Salvē, Epigrammatista!

Together in this seminar we will explore the themes and aesthetics of the Latin epigram, a genre (or is it?) best known for its brevity and wit but whose exact boundaries can be tantalizingly murky. After orienting ourselves in the epigrams of late Republican authors like the so-called “Neoterics” (Catullus, Cinna, Calvus, Caesar!), we will turn our attention to the poetry of Martial, whose accounts of Rome, its inhabitants, and their foibles exerted a profound influence on subsequent epigrammatists. We will consider Martial’s poetry both thematically (poems on the city; women; scoundrels; patrons; long poems) and as constituents of organized, multi-faceted libri

To deepen our appreciation of Martial’s poetic project, we will take occasional forays into para-epigrammatic genres and works (Priapea, Catalepton), as well as the scattered epigrams of authors both familiar (Ovid, Lucan, Seneca, Petronius) and obscure.
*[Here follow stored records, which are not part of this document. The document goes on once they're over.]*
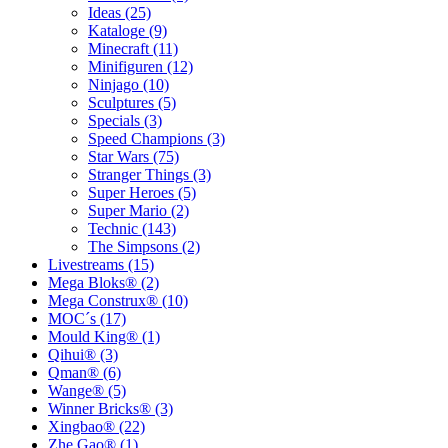
Ideas (25)
Kataloge (9)
Minecraft (11)
Minifiguren (12)
Ninjago (10)
Sculptures (5)
Specials (3)
Speed Champions (3)
Star Wars (75)
Stranger Things (3)
Super Heroes (5)
Super Mario (2)
Technic (143)
The Simpsons (2)
Livestreams (15)
Mega Bloks® (2)
Mega Construx® (10)
MOC´s (17)
Mould King® (1)
Qihui® (3)
Qman® (6)
Wange® (5)
Winner Bricks® (3)
Xingbao® (22)
Zhe Gao® (1)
We will also consider the evolution the epigram from its inscriptional and epitaphic origins in Greek and Latin, and its development as a literary form by Hellenistic authors. In the final weeks of the course, we will turn our attention to the reception of Martial by late antique (e.g. Ausonius, Claudian, Luxorius) and Neo-Latin poets (e.g. Pontano’s Baiae, Panormita’s Hermaphroditus, Marullo’s reception of Catullus, Thomas More, John Owen). 

Readings in the original will be supplemented with relevant scholarship throughout. Students will enhance their core work on Latin epigram by reading—independently or in small-groups—a complementary genre or author in the original related to their interests (e.g. Greek epigram, Horace’ Satires, Latin elegy, carmina epigraphica, Juvenal, Hellenistic or Flavian epic, Pliny’s Epistles, Christian epigram). You will refine your ability to read and describe scholarship and also design and execute a note, the refined jewel of classical scholarship, a small but exquisite investigate of a nettlesome crux or discrete point of interpretation.

As a class we will also engage in a collaborative work of public scholarship, laying the foundation for a digital commentary on Martial, Book 10. A collaborative lemmatization project and a final will allow you to demonstrate mastery of the Latin of these deceptively simple poems. A variety of activities and assignments—inside and outside of our class meetings, some designed by you—will support our collaborative endeavors.